■ Task details
Reproduce exactly the lines from the one containing "pyautogui.write('in system right')" through the end of the listing, minus the pictures.
####################
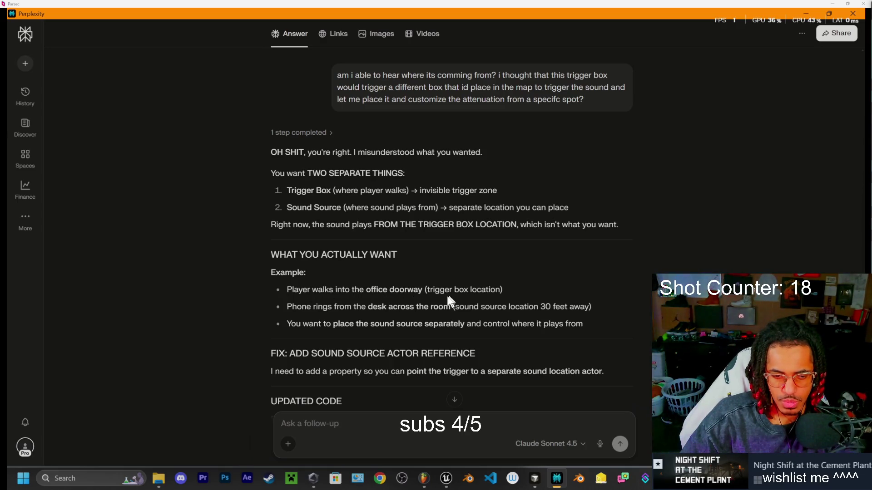
# - Read down to the SoundSourceActor property for SoundTriggerBox.h and start a 'just be clear' follow-up
pyautogui.scroll(-1, 390, 290)
pyautogui.scroll(-2, 385, 290)
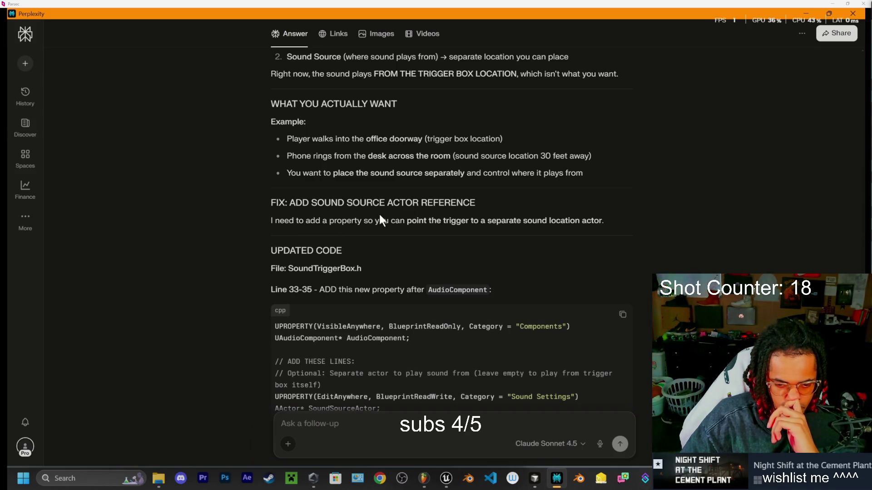
pyautogui.scroll(-1, 361, 225)
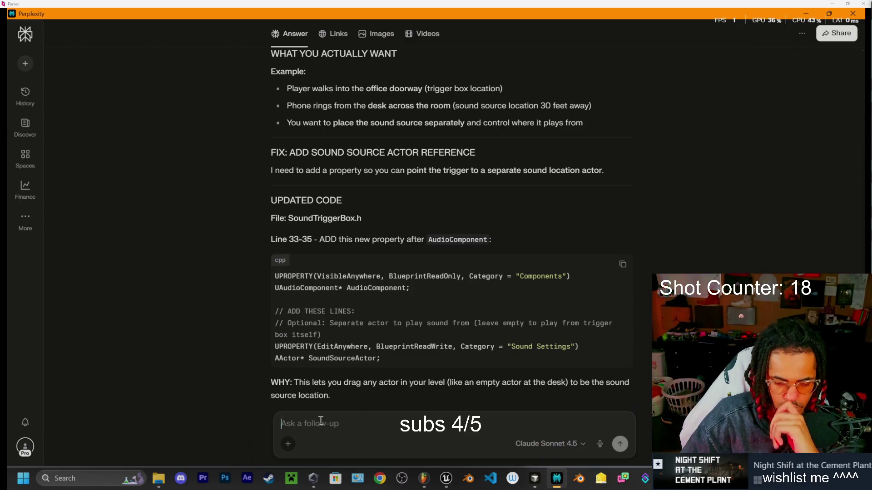
pyautogui.write('just be ')
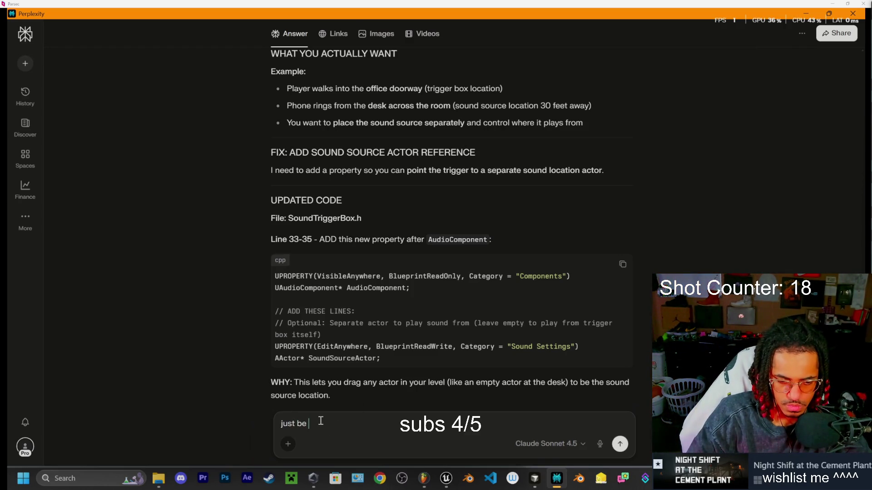
pyautogui.write('clearthis is for ')
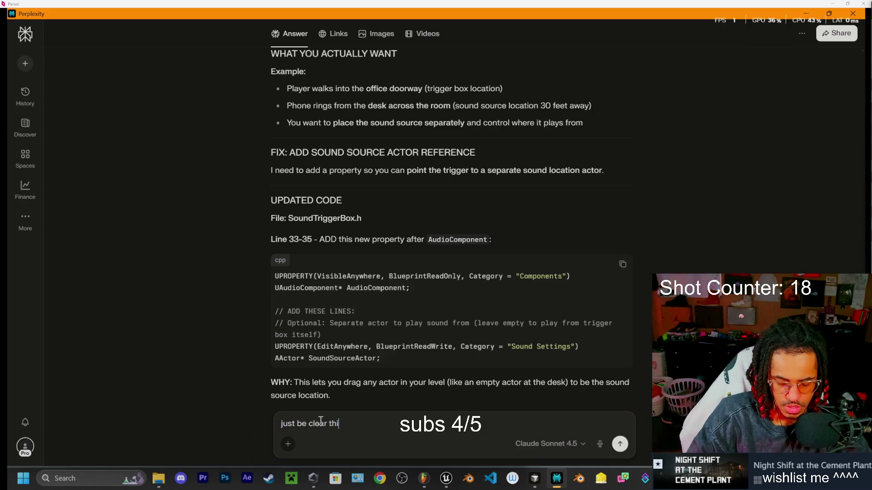
pyautogui.write('that ')
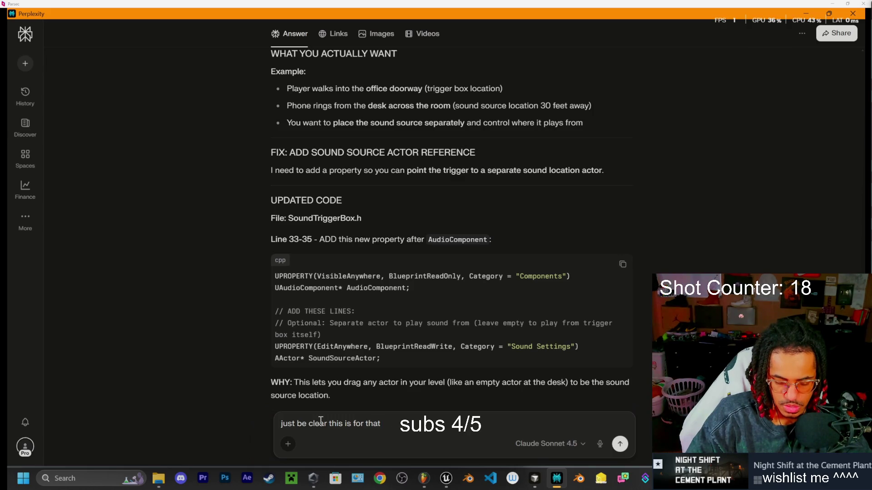
pyautogui.write('certa')
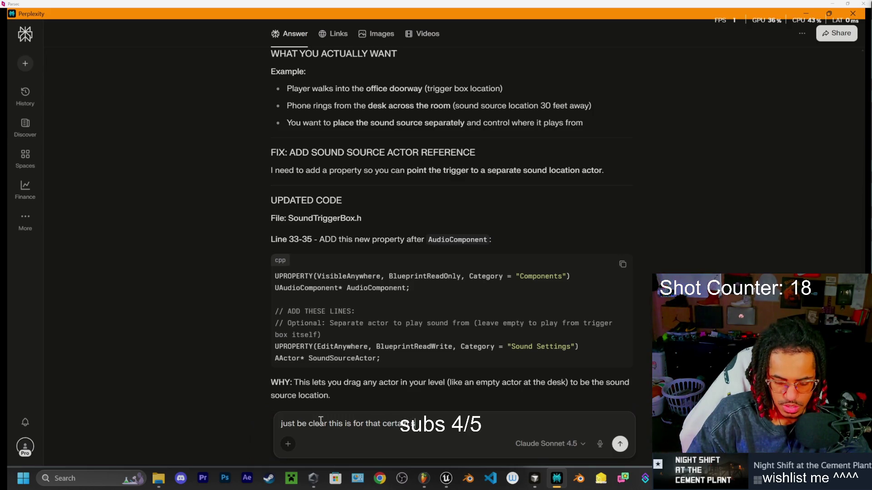
pyautogui.write('in system right')
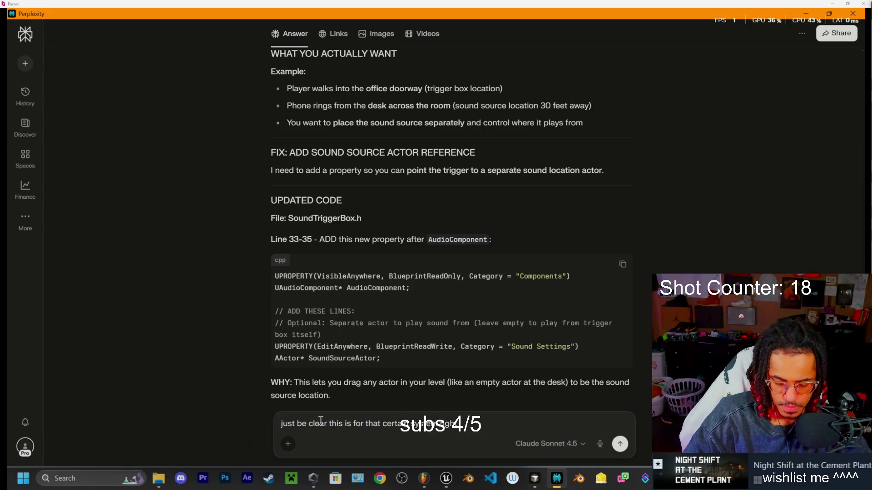
pyautogui.write('? I want ')
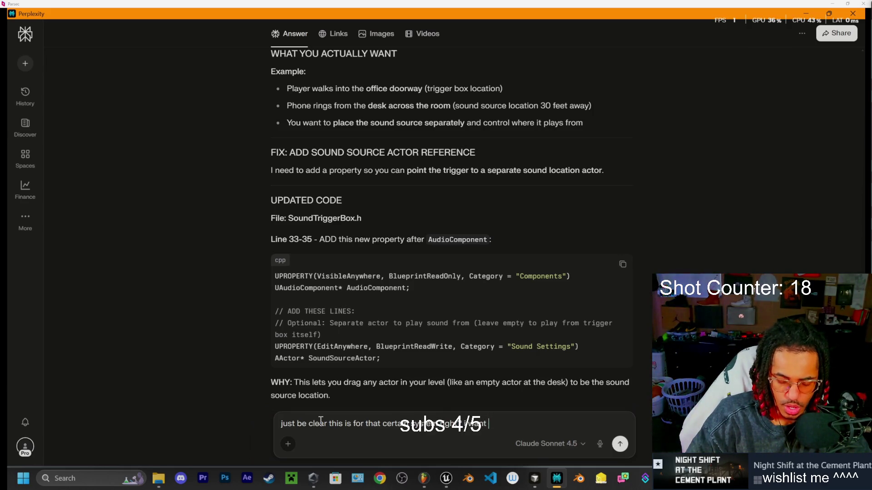
pyautogui.write('t to play')
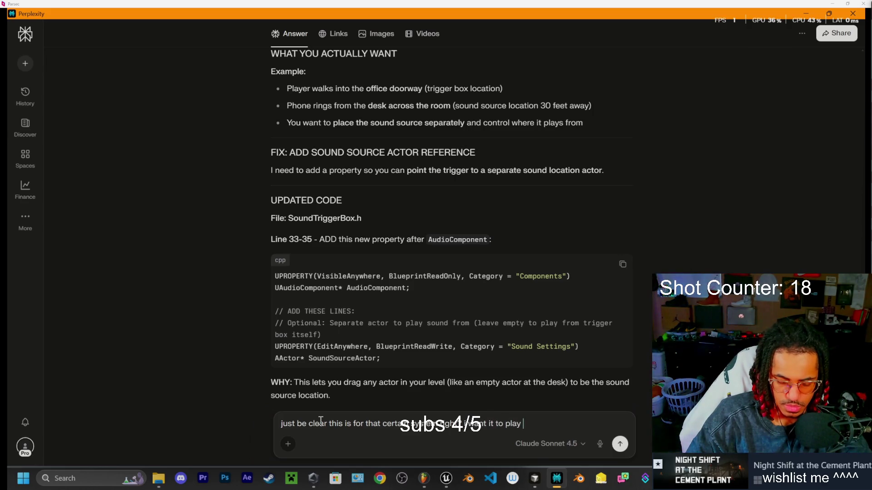
pyautogui.write(' from the ')
pyautogui.write('trigger b')
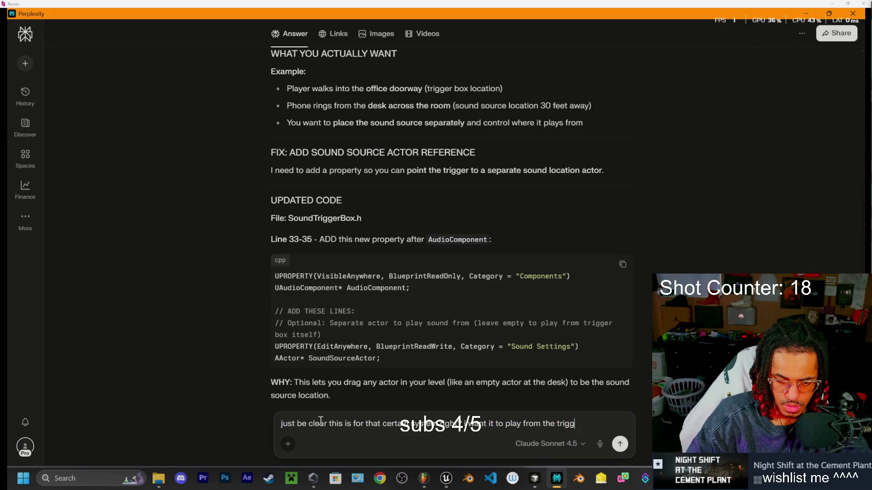
pyautogui.write('ox for the other 2 things, but when it comes to distance audio then yes i want that freedom to place the pther')
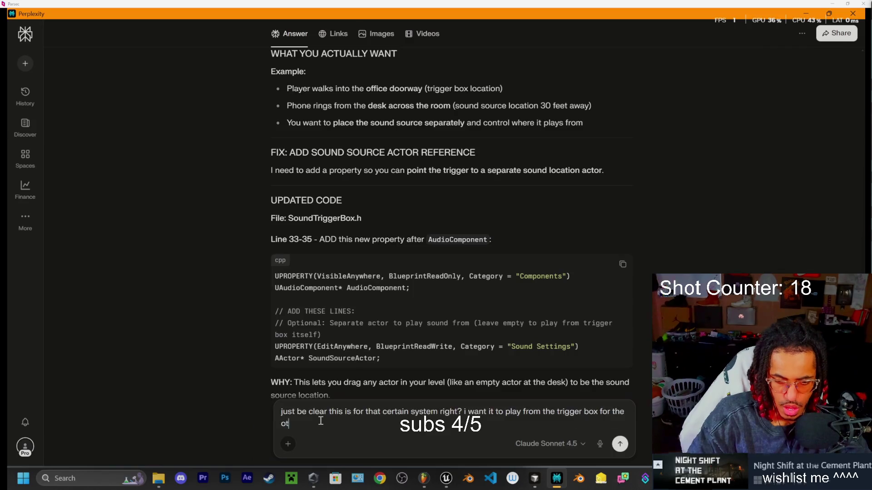
# - Finish and send the question asking whether two communicating classes are needed for separately placed sounds
pyautogui.press('BackSpace')
pyautogui.press('BackSpace')
pyautogui.press('BackSpace')
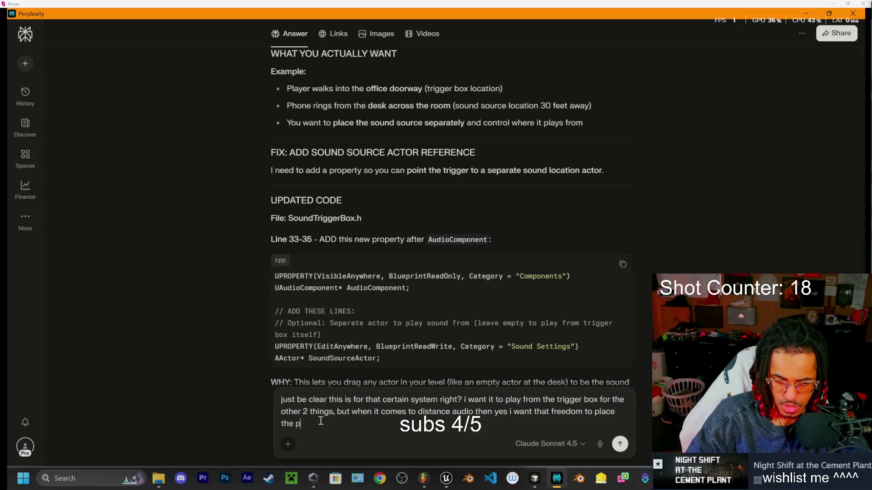
pyautogui.write('other bo')
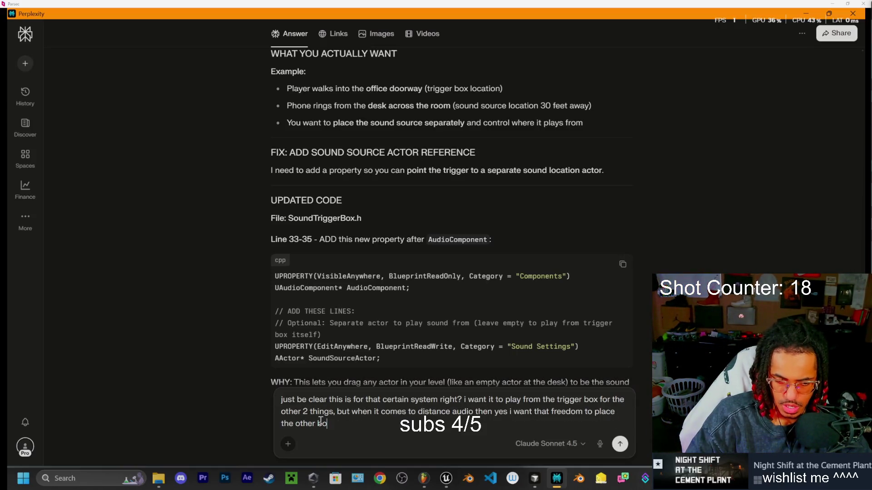
pyautogui.write('x somewhere e')
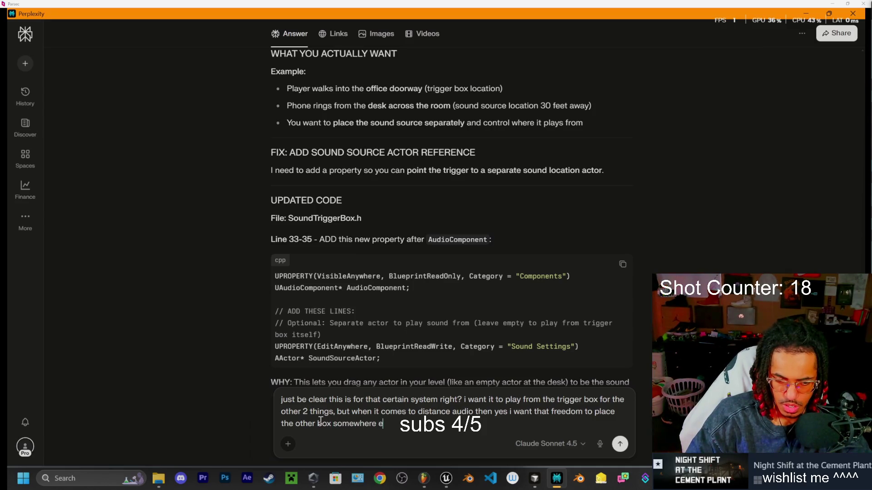
pyautogui.write('lse. s')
####################
■ Solution
pyautogui.write('in system right')
pyautogui.write('? I want ')
pyautogui.write('t to play')
pyautogui.write(' from the ')
pyautogui.write('trigger b')
pyautogui.write('ox for the other 2 things, but when it comes to distance audio then yes i want that freedom to place the pther')
# - Finish and send the question asking whether two communicating classes are needed for separately placed sounds
pyautogui.press('BackSpace')
pyautogui.press('BackSpace')
pyautogui.press('BackSpace')
pyautogui.write('other bo')
pyautogui.write('x somewhere e')
pyautogui.write('lse. s')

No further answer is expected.